Gościem redaktora Marcina Bąka w specjalnym studiu Telewizji Republika poświęconym wydarzeniom w Gruzji była wicemarszałek Sejmu Małgorzata Gosiewska - Siergiej Gawriłow to nie jest tylko deputowany z Rosji, ale to jest człowiek, który jest znany w Gruzji jako wyjątkowy polityk anty-gruziński. Bardzo często w sprawach Gruzji w sposób negatywny wypowiadał - mówiła w programie.
– Zostałem zaskoczony skalą tego, co się tam w tej chwili w Gruzji dzieje, bo trzeba mówić chyba w czasie teraźniejszym. Sprowokowani przez Siergieja Gawriłowa, rosyjskiego deputowanego do Dumy Rosyjskiej, który przemawiał w takich nie do końca jasnych okolicznościach. Miał nie przemawiać, przemawiał po rosyjsku w parlamencie gruzińskim. Gruzini najpierw posłowie opozycji, ale później po prostu demonstranci starli się z policją i to starli się w dużych ilościach i bardzo gwałtownie. Czy pani marszałek jest podobnie jak ja zaskoczona samym wydarzeniem, skalą tego wydarzenia? - zapytał redaktor Marcin Bąk.

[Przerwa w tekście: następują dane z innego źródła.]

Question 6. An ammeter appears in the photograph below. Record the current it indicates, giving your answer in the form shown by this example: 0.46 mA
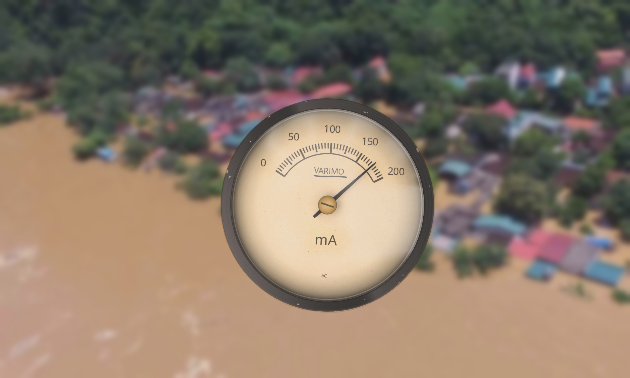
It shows 175 mA
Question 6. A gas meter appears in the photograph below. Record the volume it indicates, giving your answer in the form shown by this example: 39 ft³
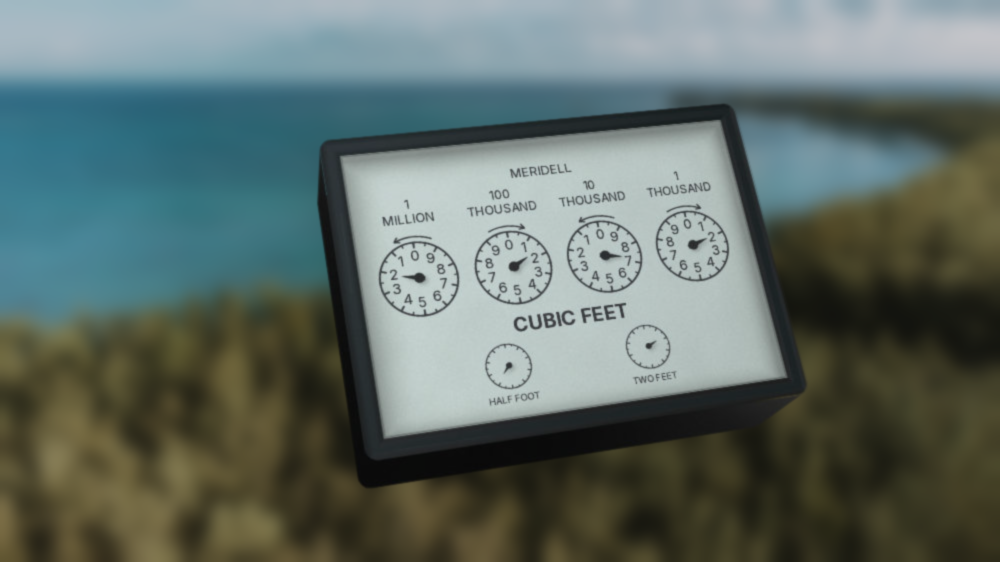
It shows 217200 ft³
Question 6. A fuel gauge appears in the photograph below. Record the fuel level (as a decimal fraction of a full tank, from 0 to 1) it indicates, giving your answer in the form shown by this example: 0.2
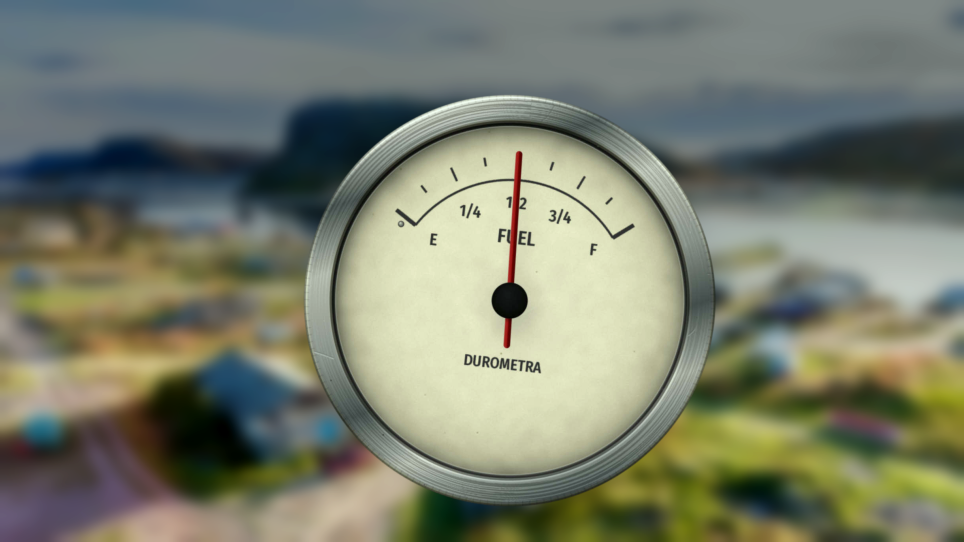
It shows 0.5
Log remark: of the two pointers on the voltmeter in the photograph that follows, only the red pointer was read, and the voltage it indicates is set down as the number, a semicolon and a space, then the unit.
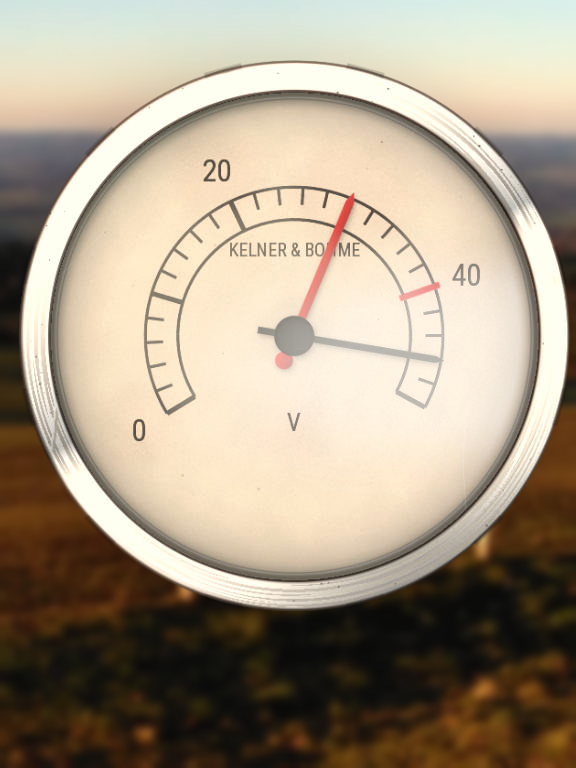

– Fakt iż Siergiej Gawriłow został przyjęty w Gruzji, że w parlamencie gruzińskim, w dodatku w miejscu należącym do szefa parlamentu, że do czegoś takiego doszło, to jest tak, jakby napluć Gruzinom w twarz, jakby ich spoliczkować. Reakcja Gruzinów absolutnie mnie nie dziwi. Obawiam się, że w tej chwili jakby dymisja Kobakhidze, która gdzieś tam już została ogłoszona, to jest zdecydowanie za mało. To może by sytuację uspokoiło, gdyby to nastąpiło wczoraj. Natomiast dzisiaj mamy już nie tylko to prowokacyjne przyjęcie pana Gawriłowa, ale też już zachowanie instytucji siłowych w Gruzji, pobicia demonstrantów, błyskawiczne sądy, które skazują na dwadzieścia dni aresztu manifestantów, czy też po prostu młodych ludzi zatrzymanych w nocy na ulicach Tibilisi, wyłapywanych w sposób szczególny. - mówiła Małgorzata Gosiewska.

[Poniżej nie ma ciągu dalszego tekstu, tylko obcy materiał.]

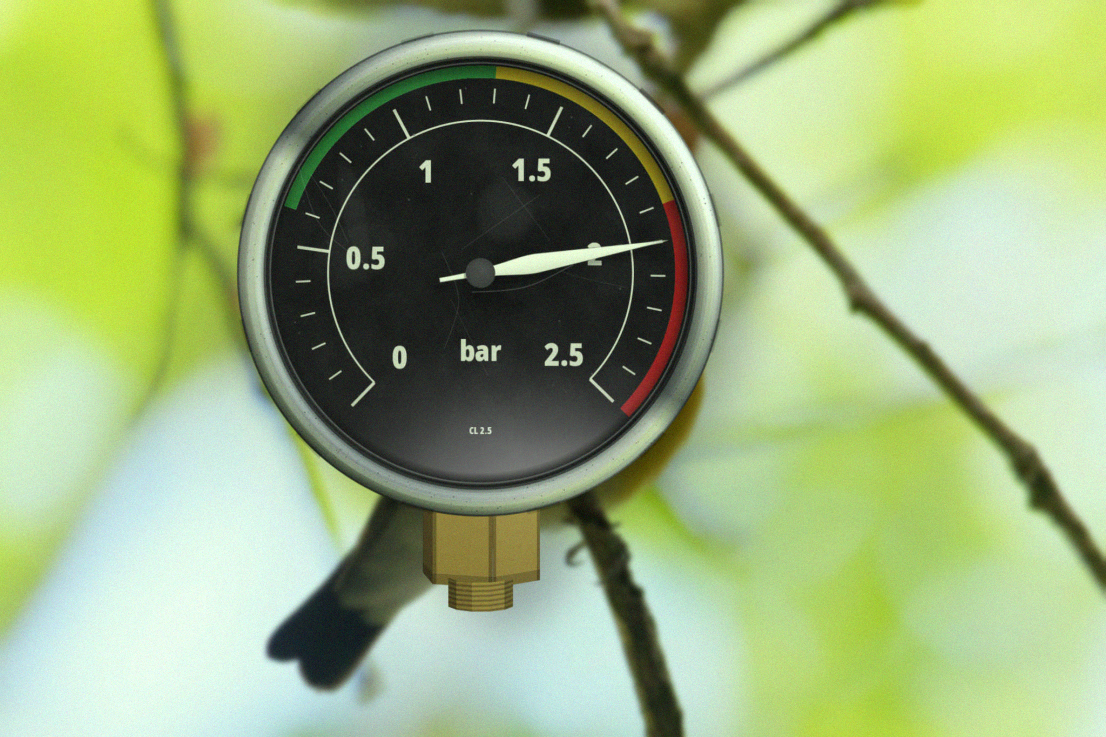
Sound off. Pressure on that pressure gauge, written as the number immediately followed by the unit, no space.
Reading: 2bar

– Tylko przypomnę, że Siergiej Gawriłow to nie jest tylko deputowany z Rosji, ale to jest człowiek, który jest znany w Gruzji jako wyjątkowy polityk anty-gruziński. Bardzo często w sprawach Gruzji w sposób negatywny wypowiadał. Mało tego. To jest człowiek, który w 92 roku brał udział w wojnie gruzińsko-abchazkiej z bronią w ręku, więc wyjątkowo symboliczna postać dla Gruzji. W związku z tym trudno dziwić się tej reakcji. Reakcji gwałtownej, wzburzeniu, tam mieliśmy próbę wejścia do parlamentu gruzińskiego i konsekwencje o których już w tej chwili wiemy, że około 250 osób aresztowano. Podobna ilość rannych. - powiedziała wicemarszałek Sejmu.

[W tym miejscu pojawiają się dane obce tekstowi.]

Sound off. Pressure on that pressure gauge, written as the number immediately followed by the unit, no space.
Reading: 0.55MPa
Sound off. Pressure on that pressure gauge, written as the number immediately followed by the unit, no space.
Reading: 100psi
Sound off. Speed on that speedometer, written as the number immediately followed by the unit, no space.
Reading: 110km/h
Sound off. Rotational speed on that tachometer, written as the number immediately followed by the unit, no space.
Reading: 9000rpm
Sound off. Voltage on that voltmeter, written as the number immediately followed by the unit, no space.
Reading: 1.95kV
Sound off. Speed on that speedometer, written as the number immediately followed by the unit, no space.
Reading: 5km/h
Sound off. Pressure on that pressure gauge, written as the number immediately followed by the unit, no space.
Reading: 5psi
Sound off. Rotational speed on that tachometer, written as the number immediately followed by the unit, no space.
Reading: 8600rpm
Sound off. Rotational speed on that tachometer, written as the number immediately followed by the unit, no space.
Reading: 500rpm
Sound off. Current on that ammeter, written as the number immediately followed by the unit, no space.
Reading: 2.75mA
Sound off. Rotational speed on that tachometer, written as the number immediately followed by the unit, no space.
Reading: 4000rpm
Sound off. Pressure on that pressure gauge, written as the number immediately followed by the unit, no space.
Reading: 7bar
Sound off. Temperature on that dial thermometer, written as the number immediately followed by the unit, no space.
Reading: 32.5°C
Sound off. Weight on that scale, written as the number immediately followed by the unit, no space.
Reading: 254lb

- Władze gruzińskie próbują obciążyć odpowiedzialnością za te wydarzenia opozycje, Zjednoczony Ruch Narodowy, czyli partię, którą tworzył prezydent Saakaszwili, że to właśnie z tej strony były prowokacje, pokazywane były filmy z udziałem sekretarza generalnego partii, jakoby prowokujące. Jak było nie wiem, nie było mnie tam. Natomiast jedno jest pewne, że spośród tej olbrzymiej ilości osób poszkodowanych mamy aż 34 dziennikarzy, których trudno byłoby oskarżać o prowokacje, oni po prostu relacjonowali te wydarzenia i przy tym zostali bardzo mocno poszkodowani, pokrzywdzeni, poranieni. - dodała.